*What the exercise asks:* Look for "moderate" in every line of the listing. Copy the lines that have it.

*Exercise input:*
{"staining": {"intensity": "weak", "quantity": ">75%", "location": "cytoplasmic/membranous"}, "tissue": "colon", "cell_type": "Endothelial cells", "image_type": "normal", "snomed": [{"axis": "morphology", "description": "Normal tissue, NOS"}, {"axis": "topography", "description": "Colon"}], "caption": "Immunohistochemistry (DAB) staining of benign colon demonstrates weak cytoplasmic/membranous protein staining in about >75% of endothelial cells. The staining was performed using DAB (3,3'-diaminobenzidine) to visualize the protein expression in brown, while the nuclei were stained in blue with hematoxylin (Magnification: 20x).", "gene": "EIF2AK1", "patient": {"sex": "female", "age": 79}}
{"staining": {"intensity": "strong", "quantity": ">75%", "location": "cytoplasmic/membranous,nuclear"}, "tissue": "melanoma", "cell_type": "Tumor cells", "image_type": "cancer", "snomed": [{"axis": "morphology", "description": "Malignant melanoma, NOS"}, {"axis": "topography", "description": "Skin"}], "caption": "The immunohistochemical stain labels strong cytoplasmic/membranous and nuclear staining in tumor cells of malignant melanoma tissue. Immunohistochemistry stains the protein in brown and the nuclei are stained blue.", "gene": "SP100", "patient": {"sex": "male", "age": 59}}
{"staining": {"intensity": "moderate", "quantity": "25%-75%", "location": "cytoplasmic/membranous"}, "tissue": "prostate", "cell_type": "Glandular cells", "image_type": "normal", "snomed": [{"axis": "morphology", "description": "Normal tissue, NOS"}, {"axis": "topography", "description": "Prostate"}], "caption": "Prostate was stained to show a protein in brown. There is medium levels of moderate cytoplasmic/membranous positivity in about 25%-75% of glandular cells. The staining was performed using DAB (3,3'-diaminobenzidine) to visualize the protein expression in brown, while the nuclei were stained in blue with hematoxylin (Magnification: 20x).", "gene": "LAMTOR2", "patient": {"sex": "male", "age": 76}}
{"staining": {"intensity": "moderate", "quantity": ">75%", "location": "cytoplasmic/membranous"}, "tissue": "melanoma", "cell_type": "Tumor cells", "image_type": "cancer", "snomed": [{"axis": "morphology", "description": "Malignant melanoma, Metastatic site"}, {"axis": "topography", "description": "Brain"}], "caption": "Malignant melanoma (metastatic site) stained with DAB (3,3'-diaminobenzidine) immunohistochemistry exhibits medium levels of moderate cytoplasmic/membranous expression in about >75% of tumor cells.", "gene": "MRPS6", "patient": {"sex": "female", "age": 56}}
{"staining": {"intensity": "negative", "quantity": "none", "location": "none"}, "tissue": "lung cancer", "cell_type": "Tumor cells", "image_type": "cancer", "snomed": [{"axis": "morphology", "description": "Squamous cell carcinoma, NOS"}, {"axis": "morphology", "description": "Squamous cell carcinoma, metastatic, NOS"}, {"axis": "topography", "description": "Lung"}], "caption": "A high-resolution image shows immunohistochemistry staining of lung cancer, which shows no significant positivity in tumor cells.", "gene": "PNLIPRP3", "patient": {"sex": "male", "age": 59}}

*Completed task:*
{"staining": {"intensity": "moderate", "quantity": "25%-75%", "location": "cytoplasmic/membranous"}, "tissue": "prostate", "cell_type": "Glandular cells", "image_type": "normal", "snomed": [{"axis": "morphology", "description": "Normal tissue, NOS"}, {"axis": "topography", "description": "Prostate"}], "caption": "Prostate was stained to show a protein in brown. There is medium levels of moderate cytoplasmic/membranous positivity in about 25%-75% of glandular cells. The staining was performed using DAB (3,3'-diaminobenzidine) to visualize the protein expression in brown, while the nuclei were stained in blue with hematoxylin (Magnification: 20x).", "gene": "LAMTOR2", "patient": {"sex": "male", "age": 76}}
{"staining": {"intensity": "moderate", "quantity": ">75%", "location": "cytoplasmic/membranous"}, "tissue": "melanoma", "cell_type": "Tumor cells", "image_type": "cancer", "snomed": [{"axis": "morphology", "description": "Malignant melanoma, Metastatic site"}, {"axis": "topography", "description": "Brain"}], "caption": "Malignant melanoma (metastatic site) stained with DAB (3,3'-diaminobenzidine) immunohistochemistry exhibits medium levels of moderate cytoplasmic/membranous expression in about >75% of tumor cells.", "gene": "MRPS6", "patient": {"sex": "female", "age": 56}}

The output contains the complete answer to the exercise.